[dm-devel] generic wrappers for multi-device FS operations

Wed Mar 9 02:11:42 UTC 2011

On Tue, Mar 08, 2011 at 01:54:37PM -0700, Andreas Dilger wrote:
> On 2011-03-08, at 10:04 AM, Ric Wheeler wrote:
> > After seeing some of the feedback and confusion that happened in the fedora community after Josef suggestion that we default to btrfs in an upcoming Fedora release, it became clear to me that many users are incredibly unaware of the common features that we have across file systems today given LVM/device mapper support.
> > 
> > btrfs will make multi-volume/multi-disk operations common place and easy to do, but there is no reason not to do most/all of this today with ext4, xfs, etc on top of lvm.
> > 
> > To make this trivial to do for users, I think that it would be really nice to have a two-level wrappers for things like resize, add a volume, shrink, etc. Similar to the way we have mount or fsck invoke file system specific bits.
> 
> I definitely think this makes sense.  However, taking a quick look at fsadm,
> I don't think it is the right starting point for this work.  It is essentially
> a single script that is special-casing each filesystem it is touching, which
> makes it a maintenance nightmare to add in support for different filesystems.
> 
> A better structure is the mkfs.* and fsck.* tools that extend the basic
> mkfs/fsck functionality for each new filesystem.  That allows new filesystems
> to be added without the requirement to modify the upstream fsadm script.

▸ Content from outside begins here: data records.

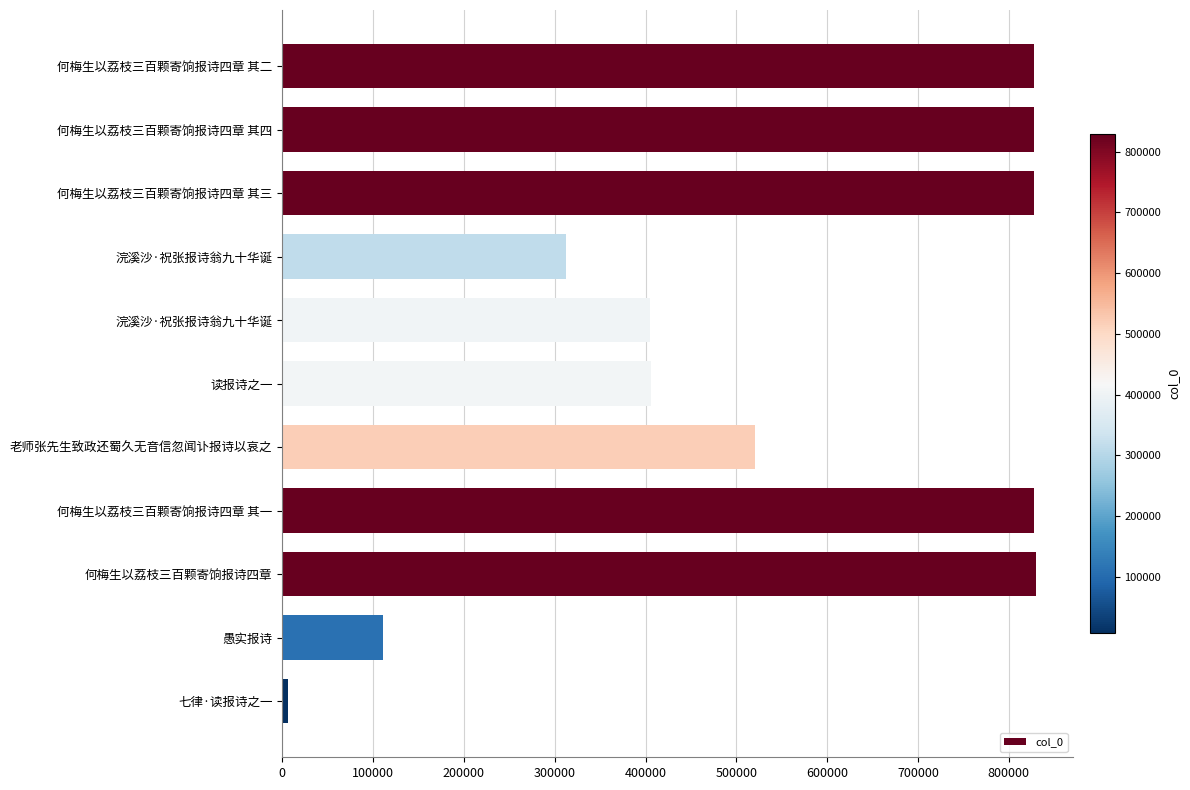

Are the bars horizontal?

Yes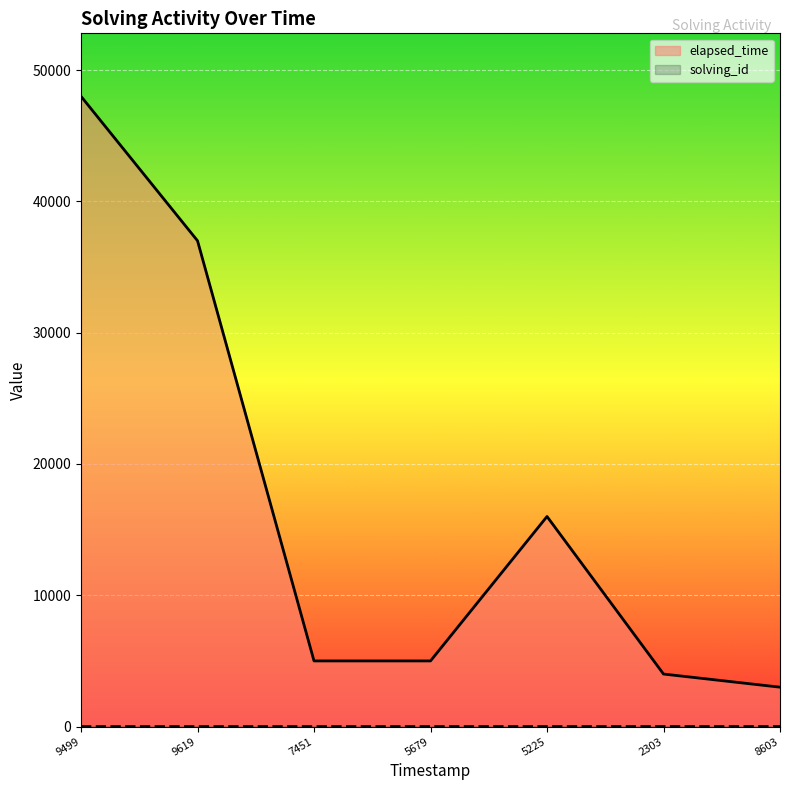

At which category is the sum across all series the highest?

9499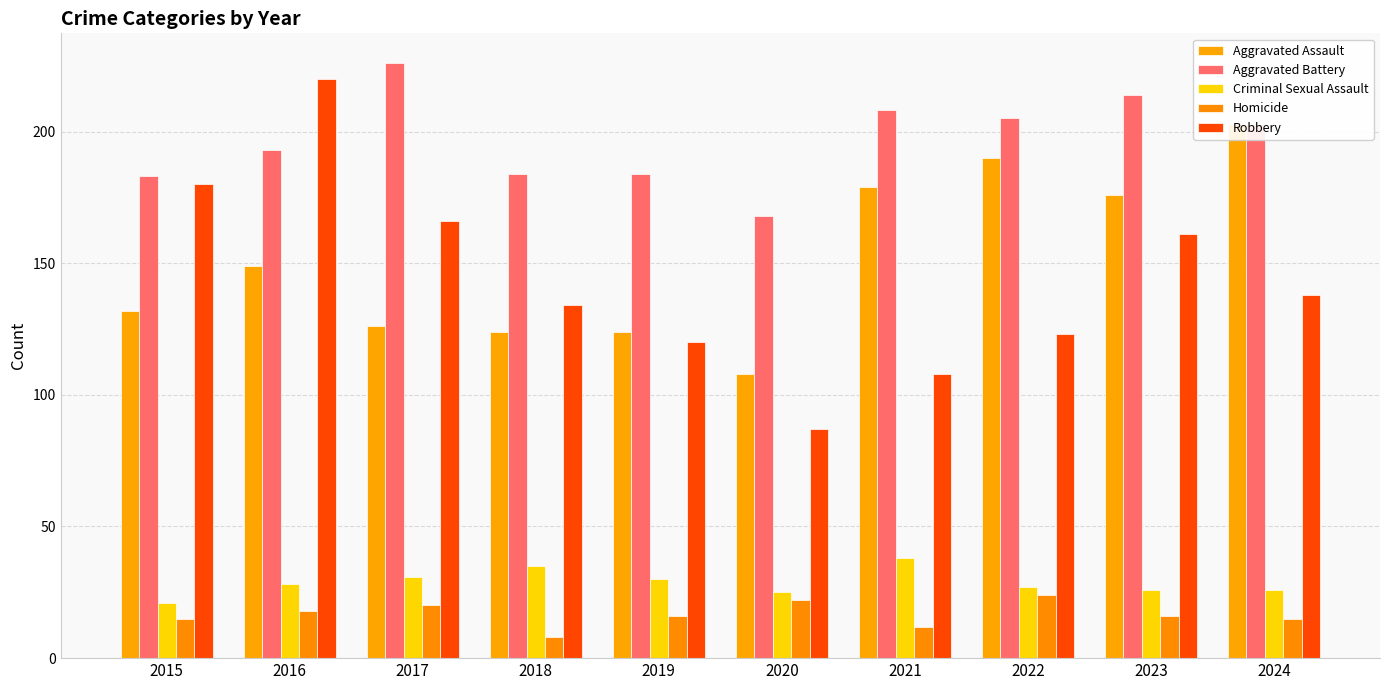

Is it true that Homicide equals 34 at 2020?

False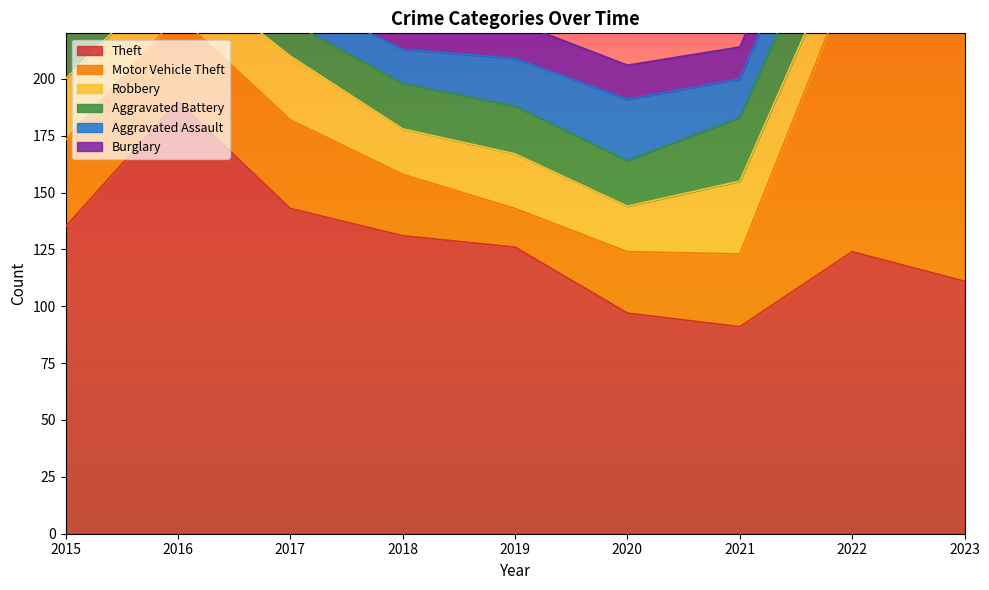

True or false: Theft and Aggravated Battery intersect in this chart.

False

That seems like a sensible approach to me, however handling the
different volumes could be trouble. e.g. the top level app would
still need to know about the difference between log devices and data
devices for XFS/ext3/ext4, realtime devices for XFS (as they can be
grown separately to the data device but as still part of the same
filesystem), while for btrfs just uses generic block devices, pools
and volumes....

> Another tool similar to this that I've been trying to push upstream for some
> time is the "lvcheck" script, which is essentially a wrapper for online
> filesystem checking.  It is currently structured as an extension to the LVM
> tools, since it depends on creating a snapshot of an LV and does a check on
> the snapshot.  If the snapshot is clean the original filesystem is marked
> checked as well, which avoids the "slow ext* check on boot" problem, while
> still ensuring that periodic filesystem checks will catch latent errors.

I think this is very different to the well defined operations of
growing and shrinking filesystems and block devices.

Checking snapshots isn't really "online" checking at all - it's
generating a temporary stable image of the filesystem that is used
for an offline check. If anything is found wrong, you've still got
to take the fs offline and run the offline repair program.

As it is, dm-snapshot based checking really isn't a solution that
can be employed in production environments with performance SLAs or
that require sustained high performance because of the performance
hit the COW based snapshot mechanism causes while there are active
snapshots. And that's before considering the impact of all the IO
the check process would issue...

> It wouldn't be unreasonable to have a new wrapper for online filesystem
> checking (e.g. ofsck) or just an extension to fsck that does this in a more
> "plug-in" manner like fsck.* does today.  It would naturally progress into
> real online checking for filesystems that support this (e.g. btrfs, and I
> think XFS is going in this direction as well).

Online filesystem scrubbing and repair is highly filesystem
specific, just like offline repair is. It can't be easily separated
from the kernel code because of the need to be coherent with
current operations.

My current line of thinking is that for XFS it would be an entirely
in-kernel operation in combination with a scrubber and additional
on-disk metadata structures (such as an rmap btree) to make the
operation of the scrubber as efficient as possible. The scrubber
would run in the background and trigger repair of problems it
encounters, with extra triggers for when normal operation encounter
corruption problems. i.e. check and reapir with no specific external
userspace control or intervention.

IOWs, until we actually have real online repair implemented in more
than one filesystem and can determine similarites in their
operation, I think trying to develop a generic interface for them
is premature....

Cheers,

Dave.
-- 
Dave Chinner
david at fromorbit.com